“I was determined to do all I could to alter the narrative about Black people,” said Cicely Tyson in her autobiography, Just As I Am. This mammoth of a tale not only showcases Tyson’s character, but her discovered life doctrine. Her ideas and principles weren’t born with her, they arose from decades of work and experiences. Tyson’s life is a reminder that purposes are uncovered over time.
And Tyson had quite a few ambitions by the end of her life. A mixture of health beliefs, shifting the Black narrative in popular media, and offering opportunities to those creatives less fortunate than herself, just to name a few of Tyson’s ideologies. As I said before, Tyson didn’t set it out with these ideas. One day, as Tyson was walking through New York City to one of her receptionist jobs, a strange man on the street told her to consider an occupation in modeling. From there she fell into stage work and then cinema.
Her only requirement when accepting roles was that she had to ‘feel it.’ In her sixth sense sort of way, she needed her soul to accept the piece, the character. This pattern grew into her goal of showcasing the complex narrative of Black families in America. As Tyson was on a press tour for one of her earlier films, The Sounder, she was assaulted by questions from behind the white veil. White interviewers, who had never considered a Black person or a Black family aside from the stereotypes fed them during colonial times, were most confused by how similar Black families were to white ones. The prevailing question in Tyson’s mind, and my own, was something along the lines of, “Do Black families really have as loving a relationship as mine does, do Black children really say, ‘daddy’ like my son does?” I believe it was this press tour that directed Tyson towards ending the fetishization of the misunderstood Black narrative in America.

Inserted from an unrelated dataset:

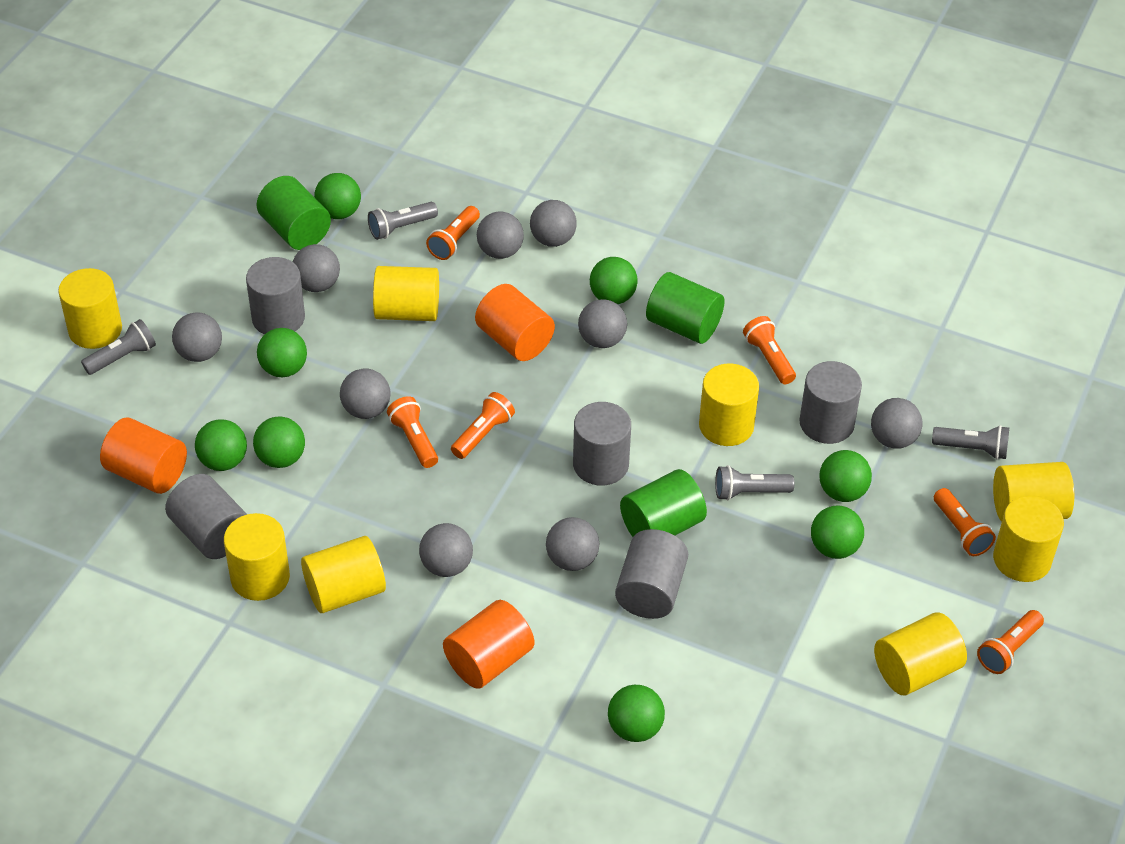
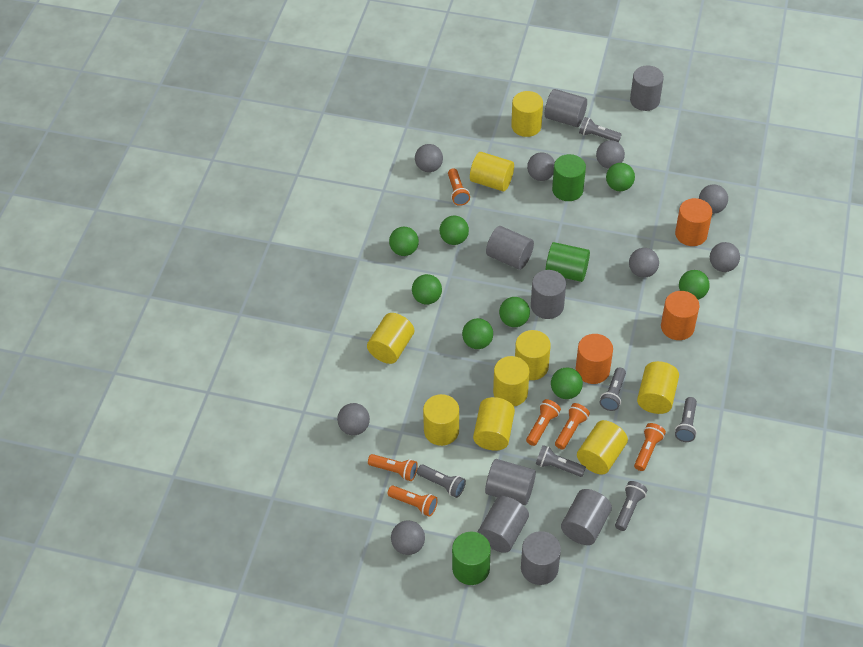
grey ball: 9 -> 8
grey cylinder: 5 -> 8
grey flashlight: 4 -> 6
yellow cylinder: 8 -> 9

Although Tyson made strides in media for Black women and men, such as Tyler Perry, Viola Davis, Denzel Washington, and Angela Bassett, she by no means eliminated all of the racial barriers and prejudices in America. If the last fews years showcased anything, it has been the strength of hatred in America. Thankfully, there are many people working and fighting to not only shift racially motivated circumstances, but to educate individuals in a manner that would bring about the end of racism. By offering Critical Race Theory in public education and private institution classes, society would be extinguishing the thought process that is racism, the mind is the ignition point. The Sounder and The Autobiography of Jane Pitman and Roots are all media that have more than one thing in common. They not only star Cicely Tyson, but they also convey racial history and the emotional implications of such in America. Perhaps they should be required viewing for children.
I am ashamed to admit that my understanding of Tyson was limited before this biography. I had recognized her face and voice in modern entertainment, here or there, but I never truly knew who she was and what she did. I don’t know whether or not that’s a personal failure or a social one. Her character was never brought to me as something I should know and admire for all of her work. I was never introduced to her as an artist or an activist. Or even as a teacher, she has an entire institution for young creatives that I never knew about. Perhaps it’s racism that social media or news outlets don’t talk about her enough, or interviewed her when they had the chance, but I fear its society’s obsession with nothingness that really hid her story. I am so thankful that she wrote this autobiography. Not only is it a necessary narrative to preserve, but Cicely Tyson’s legacy is a baton. Now pick it up and carry on with the work she left us.